= Exercise objective =
In the networking forum thread, which product does ElCondemn say they moved to after solving their application dependency?

= Source document =

........

Edit: Figured it out. Forgot to issue "no switchport" to g1/0/2 after nuking the config and upgrading IOS images.

Edit 2: Also need "sdm prefer routing"

tortilla_chip fucked around with this message at 00:29 on Oct 27, 2009

lilbean
Oct 2, 2003

Does anyone have anything positive or negative to say about the ACE modules? I'm currently looking into building a new production environment for eCommerce and a pair of the standalone ACE 4710 devices look like it'll do a ton of poo poo I need - OWASP-compliant scanning (gently caress PCI), SSL termination, load balancing, etc. Plus it's vastly cheaper than the F5 BigIP line I'm using now.

ElCondemn
Aug 7, 2005


lilbean posted:

Does anyone have anything positive or negative to say about the ACE modules? I'm currently looking into building a new production environment for eCommerce and a pair of the standalone ACE 4710 devices look like it'll do a ton of poo poo I need - OWASP-compliant scanning (gently caress PCI), SSL termination, load balancing, etc. Plus it's vastly cheaper than the F5 BigIP line I'm using now.

I evaluated the ACE a while back, we went with F5 because of some application dependencies that relied on SIP header rewrites. Since then we've solved our application dependency and moved to Netscaler as opposed to F5 or ACE, but feature wise I think the ACE works almost as well as the Netscaler.

In the past I've used the CSS and while it worked it could have used more features, the same goes for the ACE. The Netscaler however has pretty much all the features as the F5, including "global" load balancing but missing the ability to rewrite SIP headers and iRules. It depends on what you want feature wise but if all you need is some basic load balancing and maybe SSL offload the ACE should fit you just fine.

Inphinity
Sep 21, 2003

I'm looking for some suggestions / advice on products to use and compatibility, so hopefully someone here knows.

We have a central office (~30 users), 4 branch offices (~5 users each), and a small number (4, possibly going to 6 soon) mobile users.

The 5 offices all have ADSL or ADSL2+ connections.

........

= Extracted data =
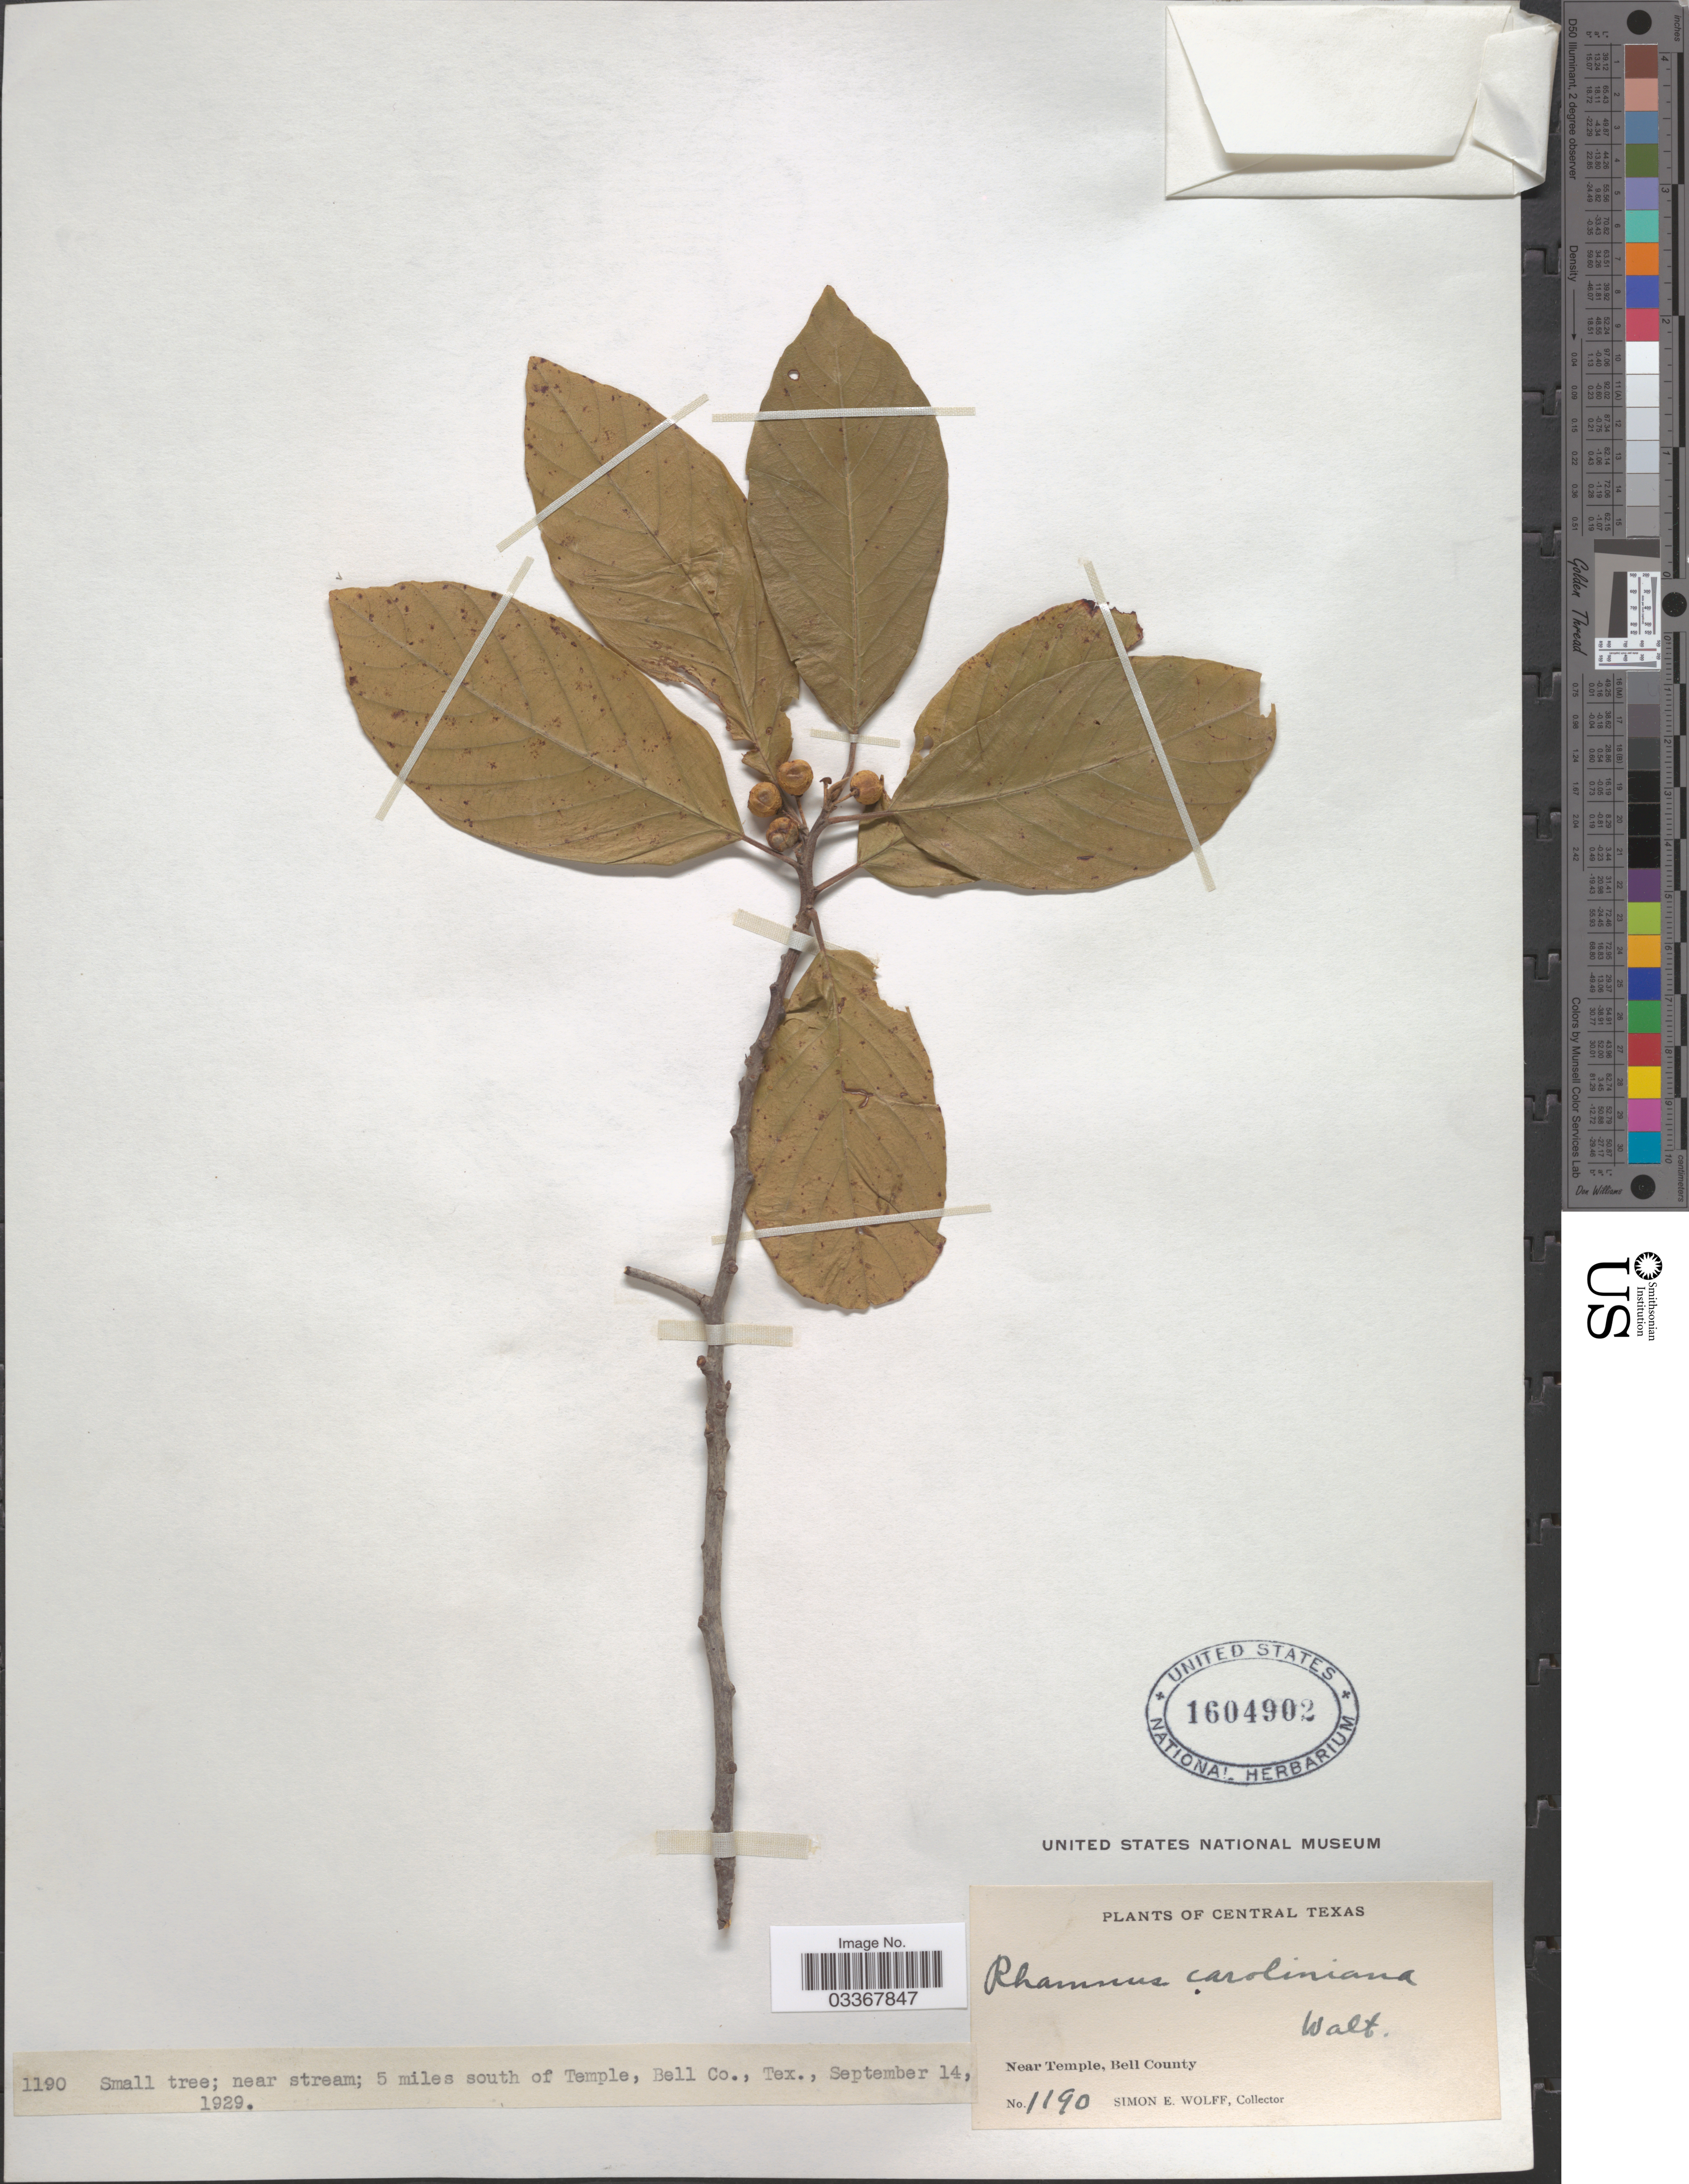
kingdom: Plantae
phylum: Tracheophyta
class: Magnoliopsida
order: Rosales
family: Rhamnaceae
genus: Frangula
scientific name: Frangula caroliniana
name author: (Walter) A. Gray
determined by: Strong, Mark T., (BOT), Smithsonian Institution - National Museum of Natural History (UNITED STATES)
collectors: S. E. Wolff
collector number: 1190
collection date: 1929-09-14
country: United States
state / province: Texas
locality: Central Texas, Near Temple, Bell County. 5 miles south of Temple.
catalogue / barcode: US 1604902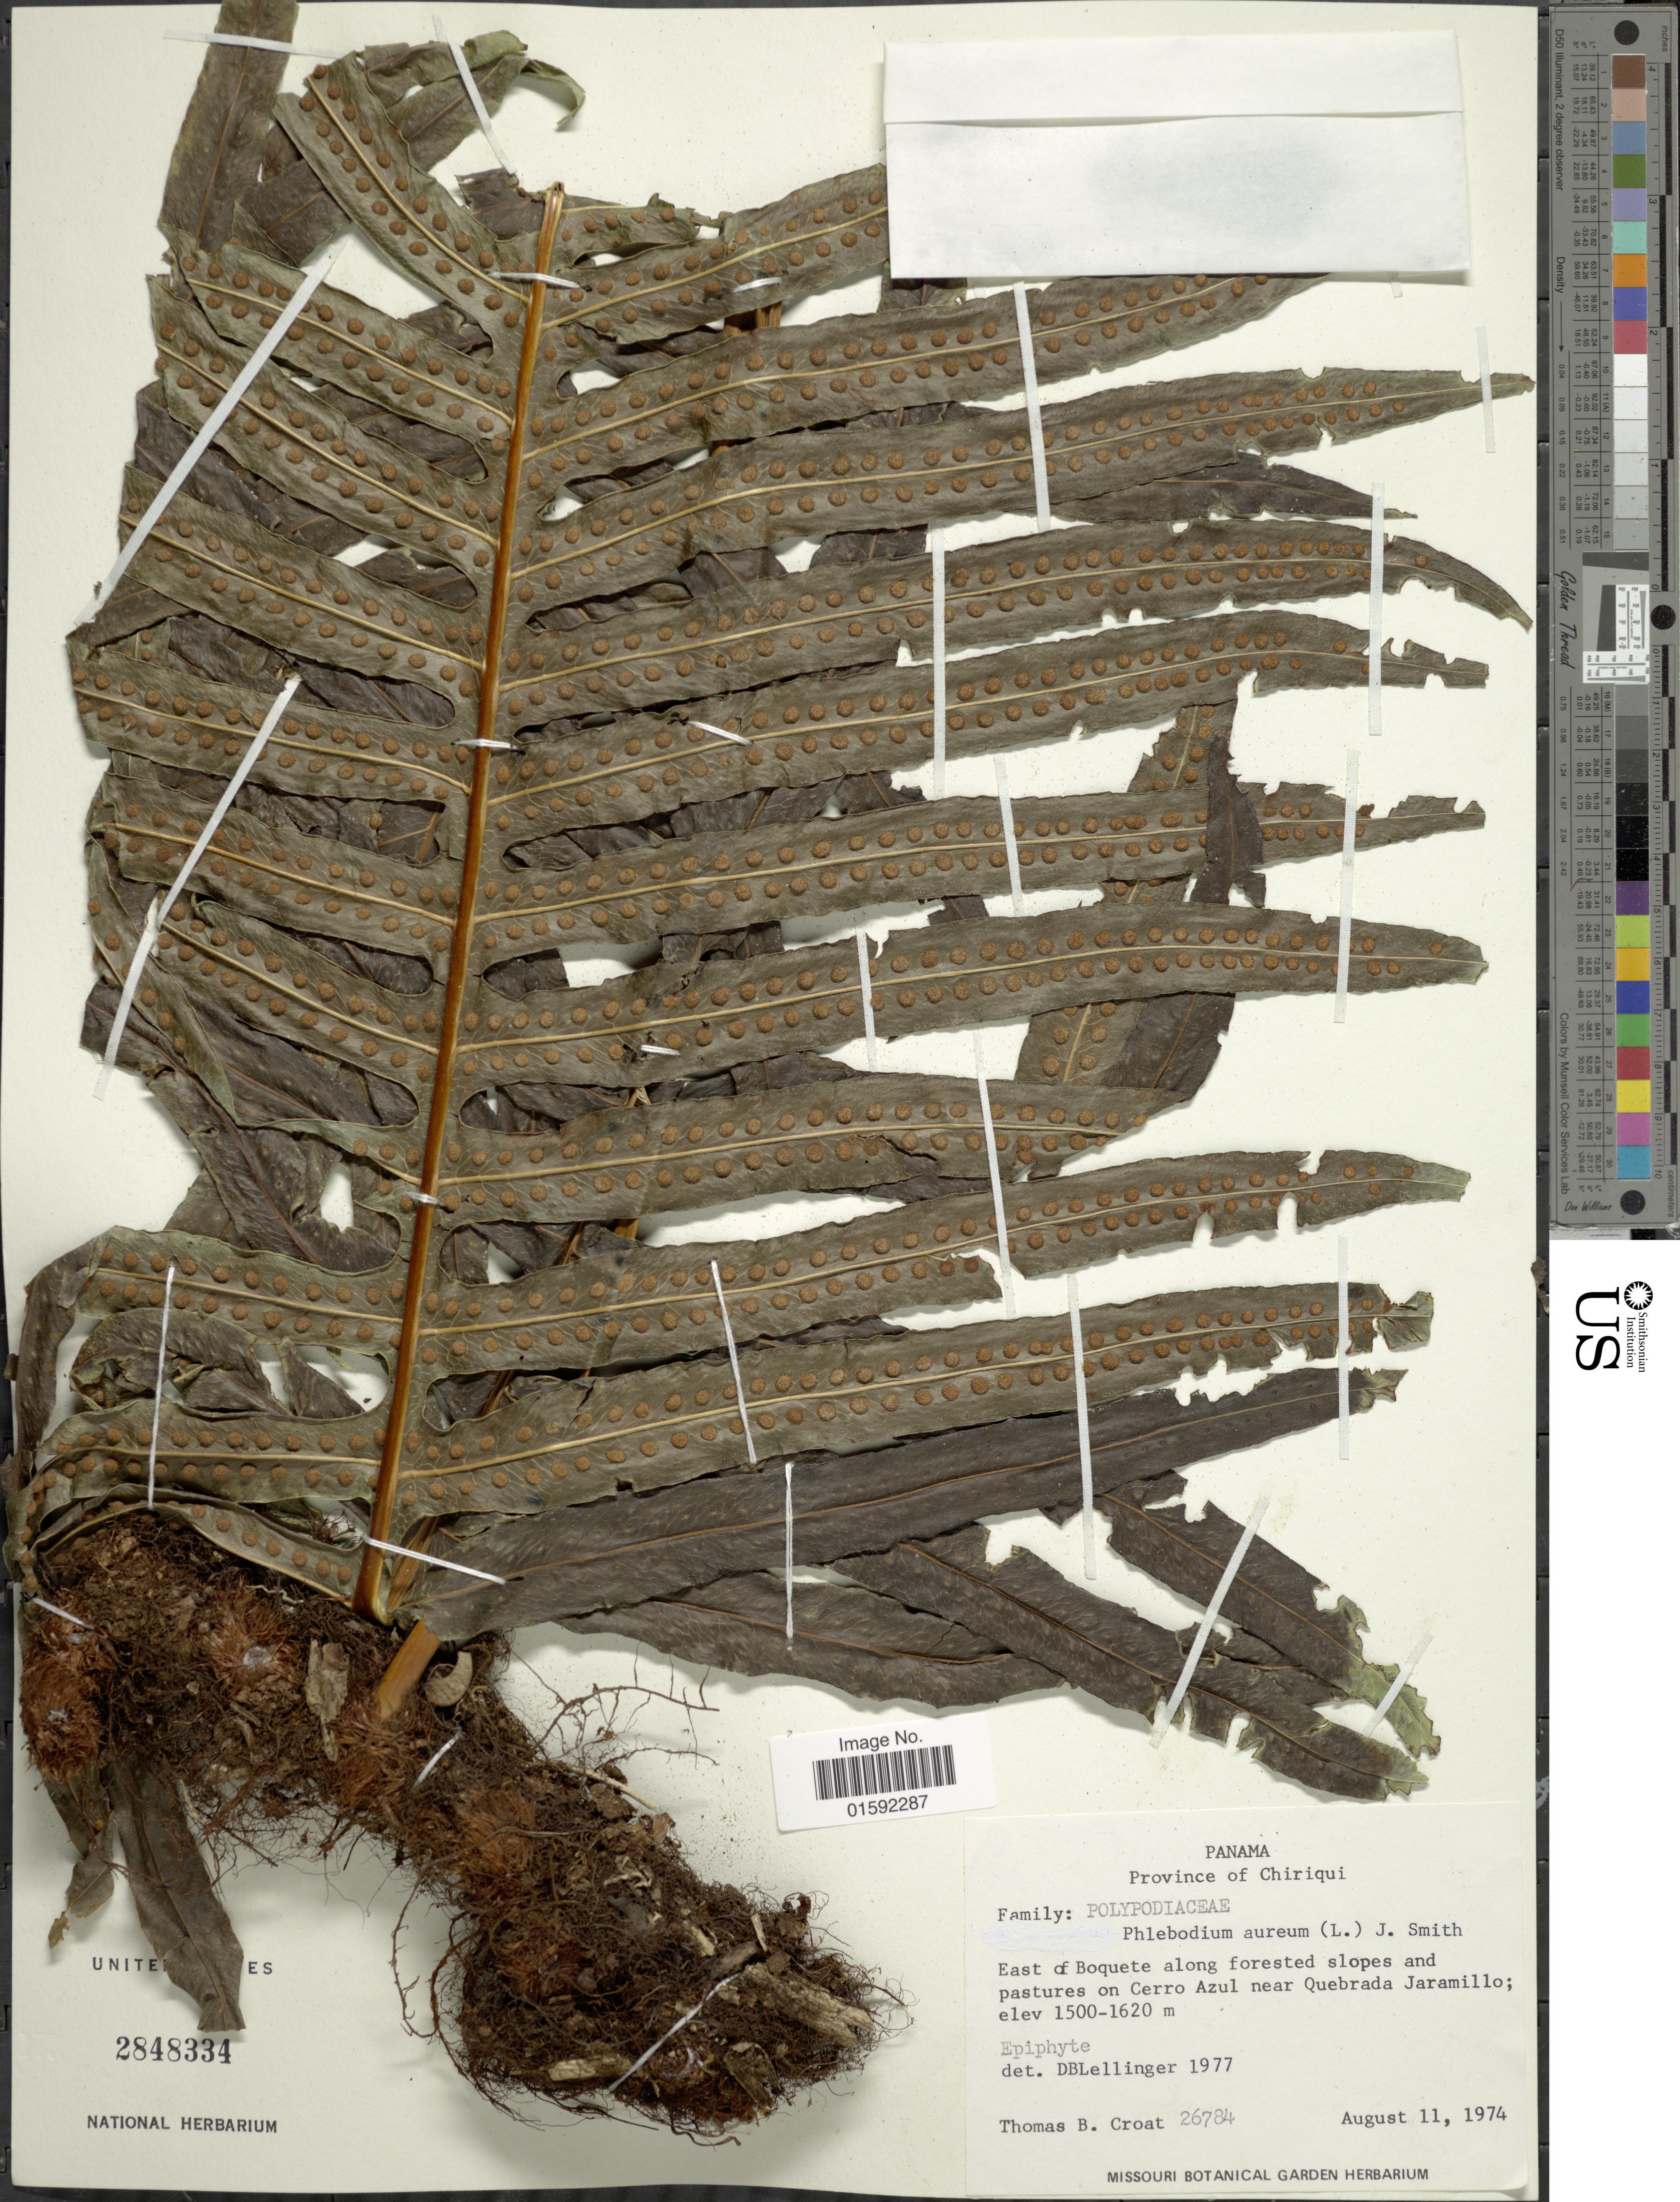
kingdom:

........

= Written solution =
Netscaler.